Nonostante avessimo scoperto l’esistenza persino di confini fra una regione e l’altra, abbiamo continuato a trovare al supermercato non solo i fiocchi d’avena, ma i nostri fiocchi d’avena preferiti. Le imprese si adattano e lo fanno continuamente, per reagire a cambiamenti che riguardano anzitutto la tecnologia e le evoluzioni della domanda. È diverso però se le decisioni che prendono sono scelte economiche, affinate sul metro delle convenienze, o se sono invece determinate dalla politica. Non che gli adattamenti, in quest’ultimo caso, non avvengano: ma corrispondono all’introduzione di elementi inefficienti del sistema. Se un’azienda è obbligata a scegliere determinati fattori di produzione, anziché altri, perché con questi ultimi non può più intrattenere rapporti di scambio, inevitabilmente i suoi costi saliranno e si rifletteranno nel prodotto che realizza e, in ultima analisi, nel prezzo dei beni di consumo.

Effetto prezzi
In un momento nel quale stiamo sperimentando un’inflazione a due cifre, ridurre il raggio degli scambi possibili non è una grande idea. Non lo è, per utilizzare un’espressione che si vende bene in campagna elettorale, per l’interesse nazionale, anche non curandosi né poco né punto degli effetti su standard di vita e livelli di benessere in altri Paesi. La globalizzazione ha consentito la riduzione della povertà estrema integrando anzitutto i Paesi asiatici nel circuito degli scambi. Escluderli (come vorrebbe chi parla di friendshoring in funzione anticinese) non sarebbe privo di effetti. Inoltre, scambiare solo fra Paesi “amici” significa commerciare soltanto fra Paesi che hanno grossomodo lo stesso livello di sviluppo.
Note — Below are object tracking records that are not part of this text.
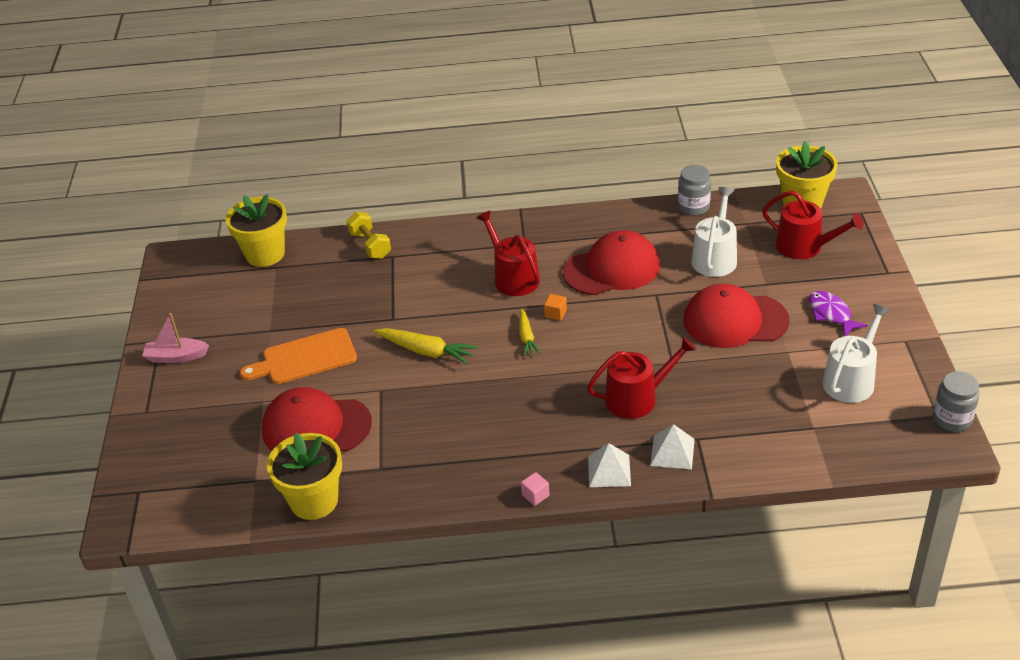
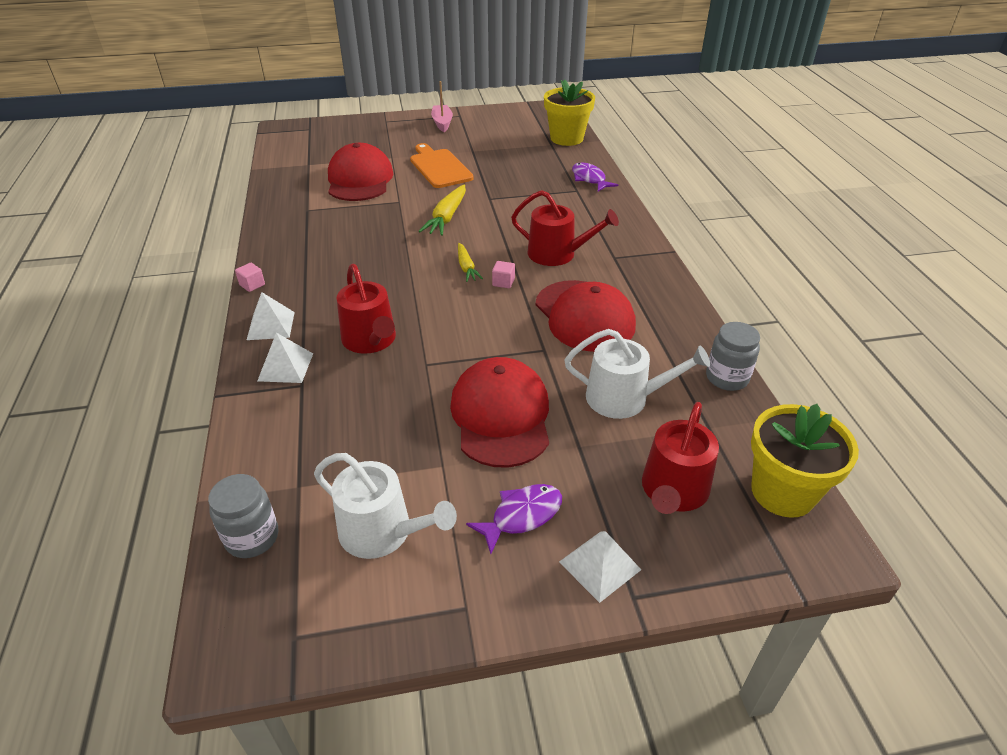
camera: 80 degrees right, 0 degrees up
(314, 501) = (280, 187): yellow flower pot -> none
(370, 245) = (589, 179): yellow dumbbell -> purple fish
(513, 277) = (558, 254): red watering can -> red watering can turned 60 degrees clockwise
(526, 337) = (466, 267): yellow carrot -> yellow carrot turned 90 degrees counterclockwise
(555, 314) = (503, 282): orange cube -> pink cube
(867, 283) = (599, 565): none -> white pyramid
(952, 419) = (282, 658): grey jar -> grey jar (252, 537)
In primo luogo, gli scambi fra chi si somiglia non è detto servano: il lattaio è interessato a comprare dal macellaio e il macellaio dal fruttivendolo. L’economia di un Paese è un organismo complesso ma, inevitabilmente, Paesi simili tendono ad avere produzioni simili. In seconda battuta, non è detto che all’interno di quei Paesi noi possiamo trovare tutto ciò di cui abbiamo bisogno. La globalizzazione ha comportato un certo grado di specializzazione funzionale, fra diversi territori, esattamente come avviene all’interno di un Paese. “Rimpatriare” alcune produzioni può avere senso, ma per altre mancano i fattori produttivi necessari. L’interesse nazionale, comunque lo si intenda, punta in direzione di un Paese più prospero. Rimpicciolire la globalizzazione nella direzione di un mondo più povero.